ECB researchers claim that EU banks have already reduced climate risk

The European Central Bank (ECB)’s climate-related supervision has already led to an improvement in banks’ risk exposure and management, and increased capital allocation towards green finance, according to researchers at the central bank.

The European Central Bank (ECB)’s climate-related supervision has already led to an improvement in banks’ risk exposure and management, and increased capital allocation towards green finance, according to researchers at the central bank.

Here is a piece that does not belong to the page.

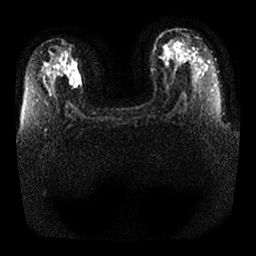
Breast MRI, one axial slice; diffusion-weighted series; image 2 of 4 stored at this slice position (different b-values; order by instance number); 1.5 T; 4 mm slice thickness; 256 × 256 image matrix, field of view 350 × 350 mm. Female patient.
Outlined on this slice (outlined manually by an expert reader):
- tumour on diffusion-weighted imaging: bounding box (x1, y1, x2, y2) in pixels: (70, 72, 81, 82)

Environmental Finance reports that the researchers observed “significant impacts” in these areas among large EU banks, attributing these changes to the ECB’s supervisory efforts, including its 2020 Guide on climate and environmental risks, its risk management expectations for banks, and its 2022 climate risk stress test.

Their conclusions were drawn from assessing the impact of the ECB’s climate-risk-related supervision from 2020 on large banks’ climate risk ratings from Bloomberg, as well as banks’ issuance of green bonds, their ‘ESG AUM,’ and their lending to ‘green versus brown’ debtors.

The researchers adapted their methodology to control for any actions taken by the banks in the sample between 2015 and 2020, they write.

The authors reported stronger positive impacts on green lending and risk exposure reduction compared to increases in ‘ESG assets under management (AUM)’ and green bond issuance.

The findings suggest that as banks gain more information due to climate-risk-related supervisory efforts, their capabilities improve.

Anticipating future climate risk-related capital requirements, banks begin focusing on reducing their climate risk exposure and increasing green capital allocation, the authors state.

However, the paper does not assess whether large banks have met the ECB’s expectations, which they must meet by the end of this year or face penalties.

The authors acknowledge data quality and availability issues, including potential greenwashing, but express confidence in their results, which cover the 113 largest ‘significant banks’ directly supervised by the ECB and subject to its climate risk management expectations.

The views in the paper do not necessarily reflect those of the ECB or the Single Supervisory Mechanism network of EU national supervisors, but are those of ECB researchers Lena Schreiner and Andreas Beyer.

They recommend that supervisory authorities continue these efforts due to their positive effect on banks’ risk reduction, a core mandate of supervisory authorities.

“It is important to announce the continuation early on, since we have seen that the expectation of climate risk-related supervisory efforts already leads to positive effects,” they write.

Additionally, policymakers, regulators, and supervisory authorities should focus on improving climate risk-related data availability, data quality, and standardization of indicators.

While the paper emphasises the ‘soft transmission mechanism’ initiated by the ECB, which enhances information, capabilities, and signaling effects, the authors note that introducing a ‘green supporting factor’ or ‘brown penalising factor’ could further spur the transition, though it might face political resistance that could hinder its implementation.